I used to dearly love California.
~VOW
Lots of stuff that gets off ships from China gets put on trucks bound for the rest of the USA. The best place for a warehouse to hold a nations’ worth of imported products is the one with cheap land near a freeway within a couple hours’ drive of the dock, and preferably even closer. The area around March certainly qualifies for that a lot better than many other areas of the greater LA / Orange / Riverside / SB county metroblob.
Me too. We’d need to turn back the clock about 50 years and prevent all subsequent migration from the rest of the USA and the rest of the world to fix it though. Just too many people for it to be anything but a degraded frustrating mess now.
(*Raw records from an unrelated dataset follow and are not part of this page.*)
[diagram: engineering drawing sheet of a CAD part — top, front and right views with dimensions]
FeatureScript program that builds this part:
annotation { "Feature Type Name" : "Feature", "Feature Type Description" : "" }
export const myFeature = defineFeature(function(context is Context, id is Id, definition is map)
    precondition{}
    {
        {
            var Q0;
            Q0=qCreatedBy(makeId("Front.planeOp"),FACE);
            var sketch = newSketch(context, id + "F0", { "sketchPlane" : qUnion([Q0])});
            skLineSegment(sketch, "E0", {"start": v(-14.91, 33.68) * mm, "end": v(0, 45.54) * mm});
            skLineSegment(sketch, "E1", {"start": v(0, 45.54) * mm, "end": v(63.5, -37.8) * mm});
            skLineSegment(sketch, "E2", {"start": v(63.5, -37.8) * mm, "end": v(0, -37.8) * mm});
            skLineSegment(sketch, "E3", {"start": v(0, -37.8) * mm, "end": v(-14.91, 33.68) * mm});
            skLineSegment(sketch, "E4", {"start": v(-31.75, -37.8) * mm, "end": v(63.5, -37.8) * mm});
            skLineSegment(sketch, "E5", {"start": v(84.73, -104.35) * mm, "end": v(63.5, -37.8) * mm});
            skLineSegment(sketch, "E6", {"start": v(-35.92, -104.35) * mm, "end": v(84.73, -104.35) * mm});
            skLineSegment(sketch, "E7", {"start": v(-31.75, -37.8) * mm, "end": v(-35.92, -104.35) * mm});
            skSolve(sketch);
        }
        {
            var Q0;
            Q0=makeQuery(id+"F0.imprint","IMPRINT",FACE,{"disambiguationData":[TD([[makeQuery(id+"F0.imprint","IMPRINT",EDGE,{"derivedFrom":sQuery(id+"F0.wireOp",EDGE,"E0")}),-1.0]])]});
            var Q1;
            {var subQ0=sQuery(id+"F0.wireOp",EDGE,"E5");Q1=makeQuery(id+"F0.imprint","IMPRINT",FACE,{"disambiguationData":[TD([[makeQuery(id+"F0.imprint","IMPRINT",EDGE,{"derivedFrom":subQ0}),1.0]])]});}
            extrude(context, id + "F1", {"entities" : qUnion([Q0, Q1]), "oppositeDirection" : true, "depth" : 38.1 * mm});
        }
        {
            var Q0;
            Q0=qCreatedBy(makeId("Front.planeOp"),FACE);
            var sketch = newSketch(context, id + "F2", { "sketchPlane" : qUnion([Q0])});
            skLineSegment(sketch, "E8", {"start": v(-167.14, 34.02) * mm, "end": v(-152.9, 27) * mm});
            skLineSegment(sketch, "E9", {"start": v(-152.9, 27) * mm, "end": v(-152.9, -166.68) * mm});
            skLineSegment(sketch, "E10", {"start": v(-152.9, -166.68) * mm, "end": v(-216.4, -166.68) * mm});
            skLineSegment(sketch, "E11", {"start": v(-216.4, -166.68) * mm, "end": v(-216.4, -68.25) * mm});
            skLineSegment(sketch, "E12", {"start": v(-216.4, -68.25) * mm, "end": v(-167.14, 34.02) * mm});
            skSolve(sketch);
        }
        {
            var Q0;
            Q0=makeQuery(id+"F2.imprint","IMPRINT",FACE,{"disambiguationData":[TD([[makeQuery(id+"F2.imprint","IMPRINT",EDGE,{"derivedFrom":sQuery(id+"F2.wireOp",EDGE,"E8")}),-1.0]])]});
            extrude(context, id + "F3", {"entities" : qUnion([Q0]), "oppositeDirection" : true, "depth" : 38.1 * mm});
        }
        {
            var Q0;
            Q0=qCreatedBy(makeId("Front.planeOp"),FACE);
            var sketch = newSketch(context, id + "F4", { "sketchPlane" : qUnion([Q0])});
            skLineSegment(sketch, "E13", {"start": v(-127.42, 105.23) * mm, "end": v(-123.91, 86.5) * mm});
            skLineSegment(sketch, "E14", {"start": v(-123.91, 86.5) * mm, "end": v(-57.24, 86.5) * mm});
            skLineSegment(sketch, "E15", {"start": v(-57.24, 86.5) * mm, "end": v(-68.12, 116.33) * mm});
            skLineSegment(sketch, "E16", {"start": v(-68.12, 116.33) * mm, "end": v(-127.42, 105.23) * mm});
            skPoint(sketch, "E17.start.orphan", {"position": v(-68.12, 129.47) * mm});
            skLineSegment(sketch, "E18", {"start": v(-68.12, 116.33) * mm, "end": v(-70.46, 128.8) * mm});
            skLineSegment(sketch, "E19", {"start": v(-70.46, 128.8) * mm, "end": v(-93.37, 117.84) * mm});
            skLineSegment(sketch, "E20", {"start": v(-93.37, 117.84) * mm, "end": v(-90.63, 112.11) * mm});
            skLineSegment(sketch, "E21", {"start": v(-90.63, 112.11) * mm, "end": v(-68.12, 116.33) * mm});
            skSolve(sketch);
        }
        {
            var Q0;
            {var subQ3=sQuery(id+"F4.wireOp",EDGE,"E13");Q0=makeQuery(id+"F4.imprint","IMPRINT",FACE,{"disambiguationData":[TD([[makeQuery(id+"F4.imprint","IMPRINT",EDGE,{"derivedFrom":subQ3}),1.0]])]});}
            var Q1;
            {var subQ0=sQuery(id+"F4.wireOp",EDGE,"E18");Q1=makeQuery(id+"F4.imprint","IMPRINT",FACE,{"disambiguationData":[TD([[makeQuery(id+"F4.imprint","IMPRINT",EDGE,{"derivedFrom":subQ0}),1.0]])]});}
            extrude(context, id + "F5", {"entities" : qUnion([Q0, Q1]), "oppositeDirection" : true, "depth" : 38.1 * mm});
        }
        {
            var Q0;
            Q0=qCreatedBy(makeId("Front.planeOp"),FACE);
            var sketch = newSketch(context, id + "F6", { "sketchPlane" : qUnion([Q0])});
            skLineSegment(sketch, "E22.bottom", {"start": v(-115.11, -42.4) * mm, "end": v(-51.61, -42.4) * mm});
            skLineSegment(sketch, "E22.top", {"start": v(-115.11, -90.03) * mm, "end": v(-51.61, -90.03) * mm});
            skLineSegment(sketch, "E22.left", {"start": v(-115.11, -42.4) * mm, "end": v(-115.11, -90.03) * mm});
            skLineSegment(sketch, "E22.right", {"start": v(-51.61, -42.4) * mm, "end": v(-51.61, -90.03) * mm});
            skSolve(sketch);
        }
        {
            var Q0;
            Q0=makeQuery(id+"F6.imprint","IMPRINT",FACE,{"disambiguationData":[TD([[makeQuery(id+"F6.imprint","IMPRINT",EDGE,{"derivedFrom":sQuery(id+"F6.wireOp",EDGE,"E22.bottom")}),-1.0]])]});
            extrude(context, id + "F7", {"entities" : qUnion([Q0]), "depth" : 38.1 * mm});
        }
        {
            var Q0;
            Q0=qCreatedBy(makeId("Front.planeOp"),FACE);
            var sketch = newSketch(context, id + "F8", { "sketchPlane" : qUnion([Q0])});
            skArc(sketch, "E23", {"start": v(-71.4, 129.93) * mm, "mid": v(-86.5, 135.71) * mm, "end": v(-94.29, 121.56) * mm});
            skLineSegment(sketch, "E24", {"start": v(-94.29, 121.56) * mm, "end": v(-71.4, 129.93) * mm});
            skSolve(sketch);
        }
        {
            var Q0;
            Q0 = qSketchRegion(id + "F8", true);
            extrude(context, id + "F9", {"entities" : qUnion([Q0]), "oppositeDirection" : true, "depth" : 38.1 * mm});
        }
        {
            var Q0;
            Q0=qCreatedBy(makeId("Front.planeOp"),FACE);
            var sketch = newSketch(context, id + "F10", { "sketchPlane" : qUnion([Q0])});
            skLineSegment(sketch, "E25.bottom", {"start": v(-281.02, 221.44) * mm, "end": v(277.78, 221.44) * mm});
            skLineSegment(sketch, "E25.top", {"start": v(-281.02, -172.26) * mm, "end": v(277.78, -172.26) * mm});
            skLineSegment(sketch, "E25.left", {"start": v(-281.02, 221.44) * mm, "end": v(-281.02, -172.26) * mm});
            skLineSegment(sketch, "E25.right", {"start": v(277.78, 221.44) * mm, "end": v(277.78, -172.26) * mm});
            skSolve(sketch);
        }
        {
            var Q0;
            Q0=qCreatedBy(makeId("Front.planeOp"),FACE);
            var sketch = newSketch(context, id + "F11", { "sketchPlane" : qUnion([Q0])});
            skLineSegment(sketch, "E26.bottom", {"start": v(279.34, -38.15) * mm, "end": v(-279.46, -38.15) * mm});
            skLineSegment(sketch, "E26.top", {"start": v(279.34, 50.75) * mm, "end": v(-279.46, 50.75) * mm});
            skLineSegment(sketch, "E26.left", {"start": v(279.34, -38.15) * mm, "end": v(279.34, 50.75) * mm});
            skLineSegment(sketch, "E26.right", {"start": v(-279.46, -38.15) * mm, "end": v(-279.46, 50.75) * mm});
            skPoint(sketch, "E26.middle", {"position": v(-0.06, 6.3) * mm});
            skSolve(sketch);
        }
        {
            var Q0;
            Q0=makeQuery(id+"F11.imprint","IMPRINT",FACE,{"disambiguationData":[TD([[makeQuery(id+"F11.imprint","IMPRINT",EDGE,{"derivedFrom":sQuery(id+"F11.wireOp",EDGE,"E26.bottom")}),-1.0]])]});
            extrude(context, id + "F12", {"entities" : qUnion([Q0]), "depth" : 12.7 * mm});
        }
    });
A bit more information is released:
The development would start with nearly 20,000 homes for 50,000 residents. It could grow to 400,000 people — which is nearly the current population of Solano County — but only if the project creates at least 15,000 jobs that pay above average wages, the group’s backers say. Plans call for a medium-density downtown with rowhouses and apartment buildings, and jobs, schools, bars and restaurants and grocery stores all within walking distance.
[gets calculator. does math] One job for every 26+ residents?
Even if there’s a matching set of 15K jobs paying below average wages (and will that be enough to live in their new city?) that’s still only one per 13+ residents. I doubt the members of their glorious new tech city all intend to have that many children.